> EXTRACTED DATA
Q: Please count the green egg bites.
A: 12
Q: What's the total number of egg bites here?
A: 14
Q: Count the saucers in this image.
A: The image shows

> TASK
Please copy out all the entries above, line by line, with no changes.

> EXERCISE ANSWER
Q: Please count the green egg bites.
A: 12
Q: What's the total number of egg bites here?
A: 14
Q: Count the saucers in this image.
A: The image shows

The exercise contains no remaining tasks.